**WORK ITEM**
Read the lines below. Copy out any that hold the string "address".

**RECORDS FOR PROCESSING**
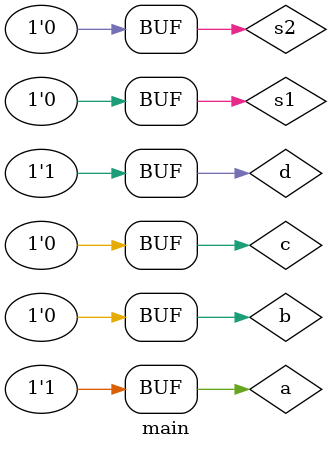
<source format=v>
module main;
	reg a,b,c,d,s1,s2;
	wire o;
	
	mux m(a,b,c,d,s1,s2,o);

initial begin
a=0; b=0; c=0; d=0; s1=0; s2=0;
#5  a=0; b=0; c=0; d=0; s1=0; s2=0;
#5  a=0; b=0; c=0; d=1; s1=0; s2=1;
#5  a=0; b=0; c=1; d=0; s1=1; s2=0;
#5  a=0; b=0; c=1; d=1; s1=1; s2=1;
#5  a=0; b=1; c=0; d=0; s1=0; s2=0;
#5  a=0; b=1; c=0; d=1; s1=0; s2=1;
#5  a=0; b=1; c=1; d=0; s1=1; s2=0;
#5  a=0; b=1; c=1; d=1; s1=1; s2=0;
#5  a=1; b=0; c=0; d=0; s1=0; s2=1;
#5  a=1; b=0; c=0; d=1; s1=0; s2=0;
end

initial begin
	$monitor("input_lines = %d%d%d%d, selection_lines = %d%d, output = %d",a,b,c,d,s1,s2,o);
end
endmodule
</source>
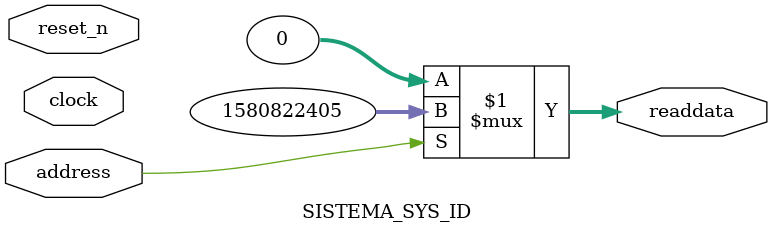
<source format=v>



// synthesis translate_off
`timescale 1ns / 1ps
// synthesis translate_on

// turn off superfluous verilog processor warnings 
// altera message_level Level1 
// altera message_off 10034 10035 10036 10037 10230 10240 10030 

module SISTEMA_SYS_ID (
               // inputs:
                address,
                clock,
                reset_n,

               // outputs:
                readdata
             )
;

  output  [ 31: 0] readdata;
  input            address;
  input            clock;
  input            reset_n;

  wire    [ 31: 0] readdata;
  //control_slave, which is an e_avalon_slave
  assign readdata = address ? 1580822405 : 0;

endmodule



</source>
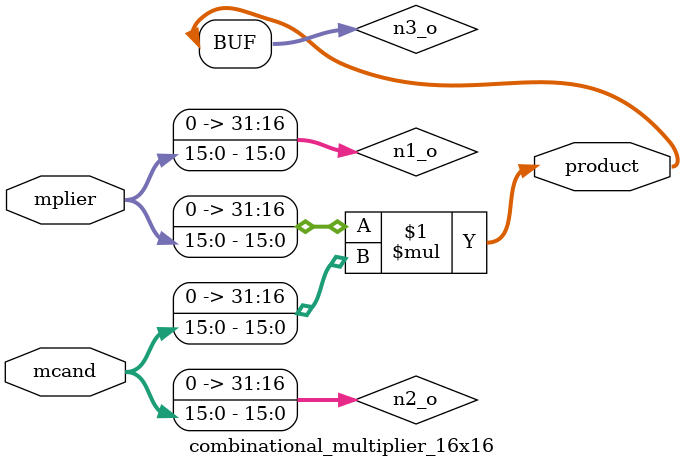
<source format=v>
module combinational_multiplier_16x16
  (input  [15:0] mplier,
   input  [15:0] mcand,
   output [31:0] product);
  wire [31:0] n1_o;
  wire [31:0] n2_o;
  wire [31:0] n3_o;
  assign product = n3_o;
  /* src/combinational_multiplier_16x16.vhd:23:54  */
  assign n1_o = {16'b0, mplier};  //  uext
  /* src/combinational_multiplier_16x16.vhd:23:54  */
  assign n2_o = {16'b0, mcand};  //  uext
  /* src/combinational_multiplier_16x16.vhd:23:54  */
  assign n3_o = n1_o * n2_o; // umul
endmodule


</source>
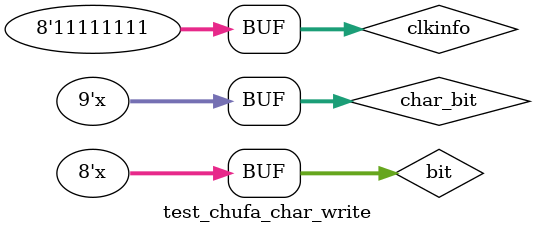
<source format=v>
`timescale 1ns / 1ps


module test_chufa_char_write;
reg[7:0] bit = 0;
reg[7:0] clkinfo = 8'hff;
always#10
    bit = bit + 1;
wire [8:0]char_bit;
assign char_bit = clkinfo/bit;
endmodule

</source>
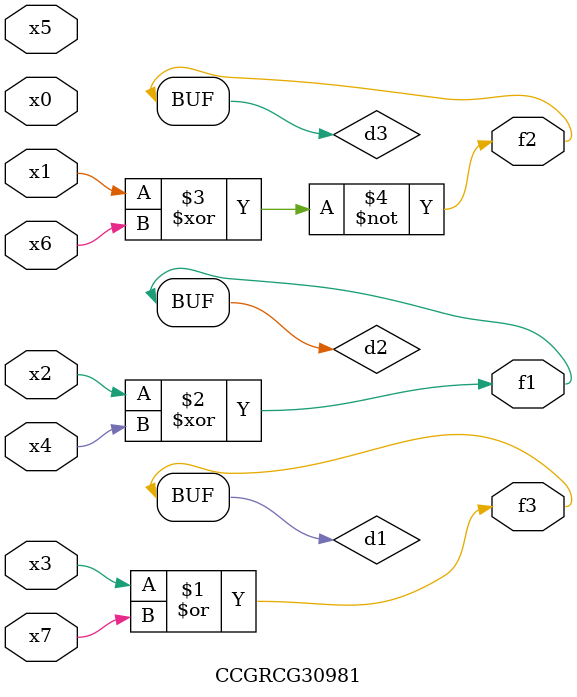
<source format=v>
module CCGRCG30981(
	input x0, x1, x2, x3, x4, x5, x6, x7,
	output f1, f2, f3
);

	wire d1, d2, d3;

	or (d1, x3, x7);
	xor (d2, x2, x4);
	xnor (d3, x1, x6);
	assign f1 = d2;
	assign f2 = d3;
	assign f3 = d1;
endmodule

</source>
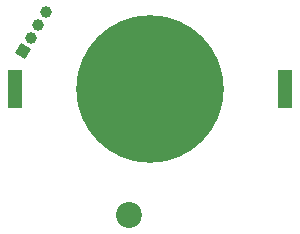
<source format=gbr>
%TF.GenerationSoftware,KiCad,Pcbnew,(6.0.4)*%
%TF.CreationDate,2022-11-09T14:01:57+01:00*%
%TF.ProjectId,cockTag,636f636b-5461-4672-9e6b-696361645f70,rev?*%
%TF.SameCoordinates,Original*%
%TF.FileFunction,Soldermask,Bot*%
%TF.FilePolarity,Negative*%
%FSLAX46Y46*%
G04 Gerber Fmt 4.6, Leading zero omitted, Abs format (unit mm)*
G04 Created by KiCad (PCBNEW (6.0.4)) date 2022-11-09 14:01:57*
%MOMM*%
%LPD*%
G01*
G04 APERTURE LIST*
G04 Aperture macros list*
%AMHorizOval*
0 Thick line with rounded ends*
0 $1 width*
0 $2 $3 position (X,Y) of the first rounded end (center of the circle)*
0 $4 $5 position (X,Y) of the second rounded end (center of the circle)*
0 Add line between two ends*
20,1,$1,$2,$3,$4,$5,0*
0 Add two circle primitives to create the rounded ends*
1,1,$1,$2,$3*
1,1,$1,$4,$5*%
%AMRotRect*
0 Rectangle, with rotation*
0 The origin of the aperture is its center*
0 $1 length*
0 $2 width*
0 $3 Rotation angle, in degrees counterclockwise*
0 Add horizontal line*
21,1,$1,$2,0,0,$3*%
G04 Aperture macros list end*
%ADD10RotRect,1.000000X1.000000X150.000000*%
%ADD11HorizOval,1.000000X0.000000X0.000000X0.000000X0.000000X0*%
%ADD12C,2.200000*%
%ADD13R,1.300000X3.200000*%
%ADD14O,12.500000X12.500000*%
G04 APERTURE END LIST*
D10*
%TO.C,J1*%
X139450000Y-96745449D03*
D11*
X140085000Y-95645597D03*
X140720000Y-94545744D03*
X141355000Y-93445892D03*
%TD*%
D12*
%TO.C,H1*%
X148400000Y-110700000D03*
%TD*%
D13*
%TO.C,BT1*%
X138750000Y-100000000D03*
X161650000Y-100000000D03*
D14*
X150200000Y-100000000D03*
%TD*%
M02*

</source>
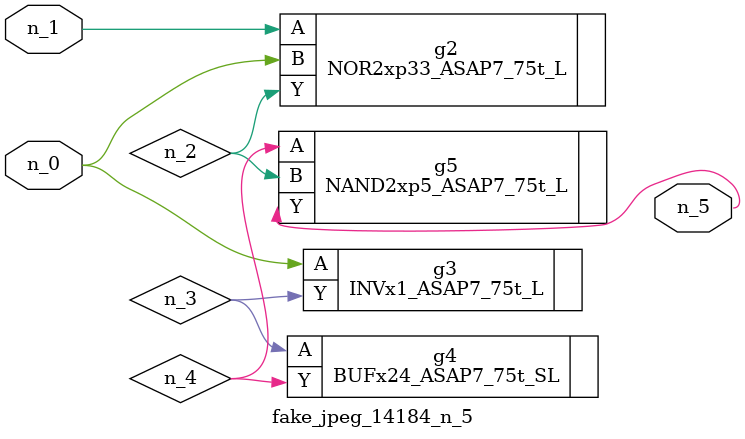
<source format=v>
module fake_jpeg_14184_n_5 (n_0, n_1, n_5);

input n_0;
input n_1;

output n_5;

wire n_2;
wire n_3;
wire n_4;

NOR2xp33_ASAP7_75t_L g2 ( 
.A(n_1),
.B(n_0),
.Y(n_2)
);

INVx1_ASAP7_75t_L g3 ( 
.A(n_0),
.Y(n_3)
);

BUFx24_ASAP7_75t_SL g4 ( 
.A(n_3),
.Y(n_4)
);

NAND2xp5_ASAP7_75t_L g5 ( 
.A(n_4),
.B(n_2),
.Y(n_5)
);


endmodule
</source>
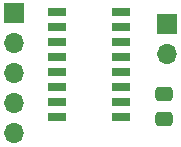
<source format=gbr>
%TF.GenerationSoftware,KiCad,Pcbnew,8.0.0-dirty*%
%TF.CreationDate,2024-03-12T22:33:29-04:00*%
%TF.ProjectId,MotorDriverVNH,4d6f746f-7244-4726-9976-6572564e482e,rev?*%
%TF.SameCoordinates,Original*%
%TF.FileFunction,Soldermask,Top*%
%TF.FilePolarity,Negative*%
%FSLAX46Y46*%
G04 Gerber Fmt 4.6, Leading zero omitted, Abs format (unit mm)*
G04 Created by KiCad (PCBNEW 8.0.0-dirty) date 2024-03-12 22:33:29*
%MOMM*%
%LPD*%
G01*
G04 APERTURE LIST*
G04 Aperture macros list*
%AMRoundRect*
0 Rectangle with rounded corners*
0 $1 Rounding radius*
0 $2 $3 $4 $5 $6 $7 $8 $9 X,Y pos of 4 corners*
0 Add a 4 corners polygon primitive as box body*
4,1,4,$2,$3,$4,$5,$6,$7,$8,$9,$2,$3,0*
0 Add four circle primitives for the rounded corners*
1,1,$1+$1,$2,$3*
1,1,$1+$1,$4,$5*
1,1,$1+$1,$6,$7*
1,1,$1+$1,$8,$9*
0 Add four rect primitives between the rounded corners*
20,1,$1+$1,$2,$3,$4,$5,0*
20,1,$1+$1,$4,$5,$6,$7,0*
20,1,$1+$1,$6,$7,$8,$9,0*
20,1,$1+$1,$8,$9,$2,$3,0*%
G04 Aperture macros list end*
%ADD10R,1.525000X0.650000*%
%ADD11RoundRect,0.250000X0.475000X-0.337500X0.475000X0.337500X-0.475000X0.337500X-0.475000X-0.337500X0*%
%ADD12R,1.700000X1.700000*%
%ADD13O,1.700000X1.700000*%
G04 APERTURE END LIST*
D10*
%TO.C,IC1*%
X75020500Y-66407000D03*
X75020500Y-67677000D03*
X75020500Y-68947000D03*
X75020500Y-70217000D03*
X75020500Y-71487000D03*
X75020500Y-72757000D03*
X75020500Y-74027000D03*
X75020500Y-75297000D03*
X80444500Y-75297000D03*
X80444500Y-74027000D03*
X80444500Y-72757000D03*
X80444500Y-71487000D03*
X80444500Y-70217000D03*
X80444500Y-68947000D03*
X80444500Y-67677000D03*
X80444500Y-66407000D03*
%TD*%
D11*
%TO.C,C1*%
X84074000Y-75459500D03*
X84074000Y-73384500D03*
%TD*%
D12*
%TO.C,J1*%
X84307500Y-67402000D03*
D13*
X84307500Y-69942000D03*
%TD*%
D12*
%TO.C,J3*%
X71374000Y-66548000D03*
D13*
X71374000Y-69088000D03*
X71374000Y-71628000D03*
X71374000Y-74168000D03*
X71374000Y-76708000D03*
%TD*%
M02*

</source>
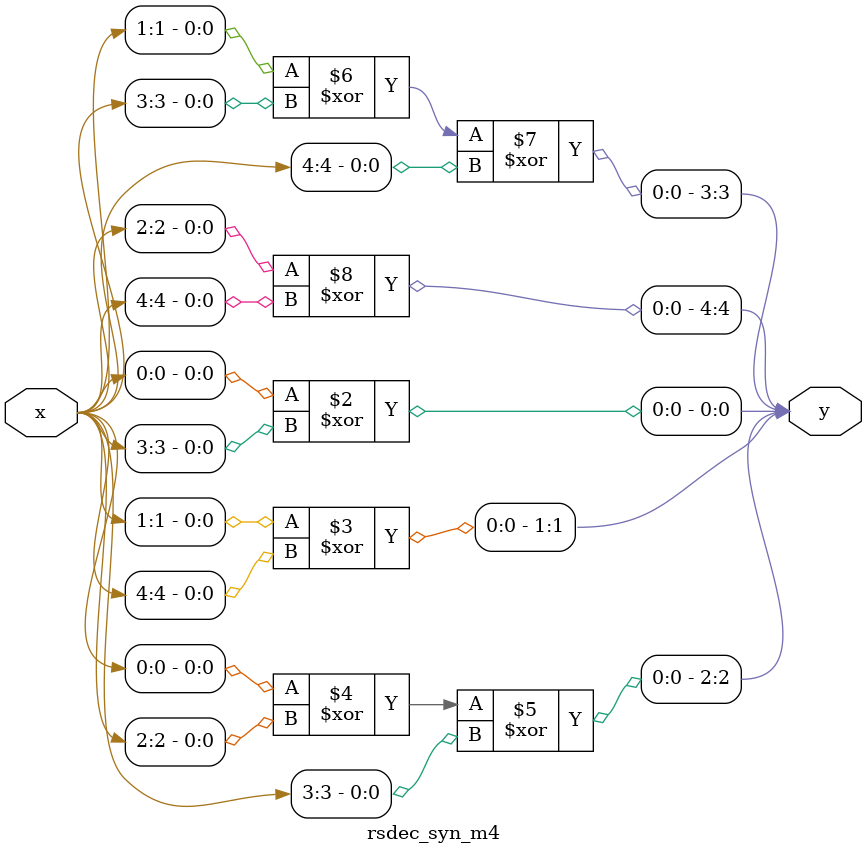
<source format=v>
module rsdec_syn_m4 (y, x);
	input [4:0] x;
	output [4:0] y;
	reg [4:0] y;
	always @ (x)
	begin
		y[0] = x[0] ^ x[3];
		y[1] = x[1] ^ x[4];
		y[2] = x[0] ^ x[2] ^ x[3];
		y[3] = x[1] ^ x[3] ^ x[4];
		y[4] = x[2] ^ x[4];
	end
endmodule
</source>
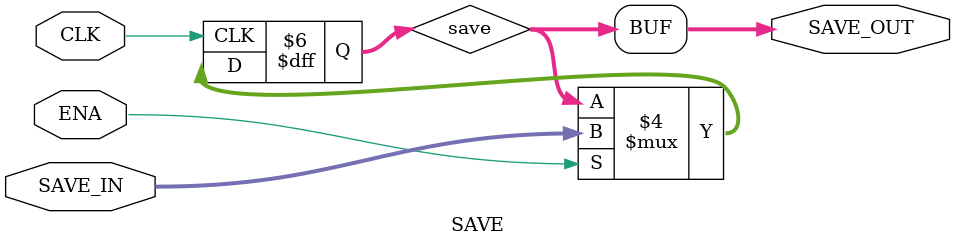
<source format=v>
`timescale 1ns / 1ps
module SAVE
(
	CLK,
    ENA,
    SAVE_IN,
    SAVE_OUT
);
    input CLK;
	input ENA;
	input [31:0]SAVE_IN;
	output [31:0]SAVE_OUT;

	reg [31:0]save = 32'b0;
	always @(negedge CLK) begin
		if(ENA) begin
			save <= SAVE_IN;
		end else begin
			save <= save;
		end
	end

	assign SAVE_OUT = save;
endmodule
</source>
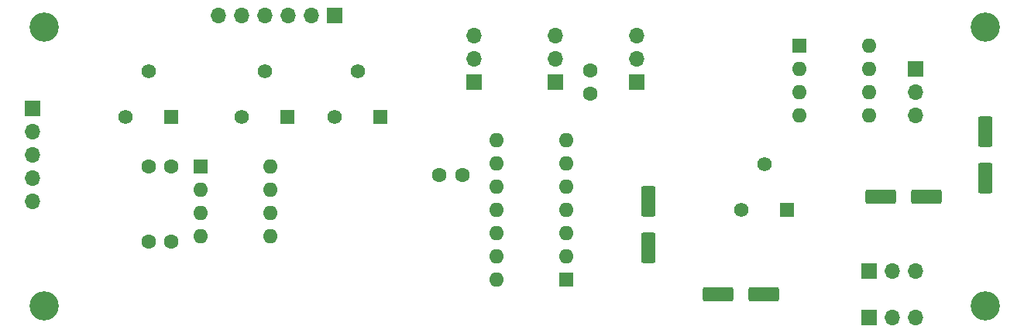
<source format=gbr>
%TF.GenerationSoftware,KiCad,Pcbnew,(6.0.10)*%
%TF.CreationDate,2023-04-08T13:31:08+03:00*%
%TF.ProjectId,DelSol_Preamp,44656c53-6f6c-45f5-9072-65616d702e6b,rev?*%
%TF.SameCoordinates,Original*%
%TF.FileFunction,Soldermask,Top*%
%TF.FilePolarity,Negative*%
%FSLAX46Y46*%
G04 Gerber Fmt 4.6, Leading zero omitted, Abs format (unit mm)*
G04 Created by KiCad (PCBNEW (6.0.10)) date 2023-04-08 13:31:08*
%MOMM*%
%LPD*%
G01*
G04 APERTURE LIST*
G04 Aperture macros list*
%AMRoundRect*
0 Rectangle with rounded corners*
0 $1 Rounding radius*
0 $2 $3 $4 $5 $6 $7 $8 $9 X,Y pos of 4 corners*
0 Add a 4 corners polygon primitive as box body*
4,1,4,$2,$3,$4,$5,$6,$7,$8,$9,$2,$3,0*
0 Add four circle primitives for the rounded corners*
1,1,$1+$1,$2,$3*
1,1,$1+$1,$4,$5*
1,1,$1+$1,$6,$7*
1,1,$1+$1,$8,$9*
0 Add four rect primitives between the rounded corners*
20,1,$1+$1,$2,$3,$4,$5,0*
20,1,$1+$1,$4,$5,$6,$7,0*
20,1,$1+$1,$6,$7,$8,$9,0*
20,1,$1+$1,$8,$9,$2,$3,0*%
G04 Aperture macros list end*
%ADD10RoundRect,0.250000X-1.412500X-0.550000X1.412500X-0.550000X1.412500X0.550000X-1.412500X0.550000X0*%
%ADD11R,1.560000X1.560000*%
%ADD12C,1.560000*%
%ADD13R,1.600000X1.600000*%
%ADD14O,1.600000X1.600000*%
%ADD15R,1.700000X1.700000*%
%ADD16O,1.700000X1.700000*%
%ADD17C,1.600000*%
%ADD18C,3.200000*%
%ADD19RoundRect,0.250000X-0.550000X1.412500X-0.550000X-1.412500X0.550000X-1.412500X0.550000X1.412500X0*%
%ADD20RoundRect,0.250000X1.412500X0.550000X-1.412500X0.550000X-1.412500X-0.550000X1.412500X-0.550000X0*%
G04 APERTURE END LIST*
D10*
X147322500Y-40150000D03*
X152397500Y-40150000D03*
D11*
X137120000Y-41610000D03*
D12*
X134620000Y-36610000D03*
X132120000Y-41610000D03*
D13*
X138440000Y-23650000D03*
D14*
X138440000Y-26190000D03*
X138440000Y-28730000D03*
X138440000Y-31270000D03*
X146060000Y-31270000D03*
X146060000Y-28730000D03*
X146060000Y-26190000D03*
X146060000Y-23650000D03*
D15*
X87630000Y-20320000D03*
D16*
X85090000Y-20320000D03*
X82550000Y-20320000D03*
X80010000Y-20320000D03*
X77470000Y-20320000D03*
X74930000Y-20320000D03*
D15*
X54610000Y-30485000D03*
D16*
X54610000Y-33025000D03*
X54610000Y-35565000D03*
X54610000Y-38105000D03*
X54610000Y-40645000D03*
D17*
X101600000Y-37770000D03*
X99100000Y-37770000D03*
D18*
X158750000Y-21590000D03*
D13*
X73035000Y-36840000D03*
D14*
X73035000Y-39380000D03*
X73035000Y-41920000D03*
X73035000Y-44460000D03*
X80655000Y-44460000D03*
X80655000Y-41920000D03*
X80655000Y-39380000D03*
X80655000Y-36840000D03*
D19*
X158750000Y-33022500D03*
X158750000Y-38097500D03*
D15*
X146050000Y-48260000D03*
D16*
X148590000Y-48260000D03*
X151130000Y-48260000D03*
D11*
X82510000Y-31450000D03*
D12*
X80010000Y-26450000D03*
X77510000Y-31450000D03*
D18*
X55880000Y-21590000D03*
D20*
X134617500Y-50800000D03*
X129542500Y-50800000D03*
D11*
X69810000Y-31450000D03*
D12*
X67310000Y-26450000D03*
X64810000Y-31450000D03*
D17*
X67330000Y-36830000D03*
X69830000Y-36830000D03*
D15*
X102870000Y-27610000D03*
D16*
X102870000Y-25070000D03*
X102870000Y-22530000D03*
D11*
X92670000Y-31420000D03*
D12*
X90170000Y-26420000D03*
X87670000Y-31420000D03*
D17*
X115570000Y-28880000D03*
X115570000Y-26380000D03*
D15*
X151130000Y-26180000D03*
D16*
X151130000Y-28720000D03*
X151130000Y-31260000D03*
D17*
X67330000Y-45085000D03*
X69830000Y-45085000D03*
D15*
X146065000Y-53340000D03*
D16*
X148605000Y-53340000D03*
X151145000Y-53340000D03*
D15*
X111760000Y-27610000D03*
D16*
X111760000Y-25070000D03*
X111760000Y-22530000D03*
D13*
X113020000Y-49205000D03*
D14*
X113020000Y-46665000D03*
X113020000Y-44125000D03*
X113020000Y-41585000D03*
X113020000Y-39045000D03*
X113020000Y-36505000D03*
X113020000Y-33965000D03*
X105400000Y-33965000D03*
X105400000Y-36505000D03*
X105400000Y-39045000D03*
X105400000Y-41585000D03*
X105400000Y-44125000D03*
X105400000Y-46665000D03*
X105400000Y-49205000D03*
D15*
X120650000Y-27610000D03*
D16*
X120650000Y-25070000D03*
X120650000Y-22530000D03*
D18*
X158750000Y-52070000D03*
X55880000Y-52070000D03*
D19*
X121920000Y-40642500D03*
X121920000Y-45717500D03*
M02*

</source>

**SOLUTION BELOW**
                address,
  input            address;
  assign readdata = address ? 1580822405 : 0;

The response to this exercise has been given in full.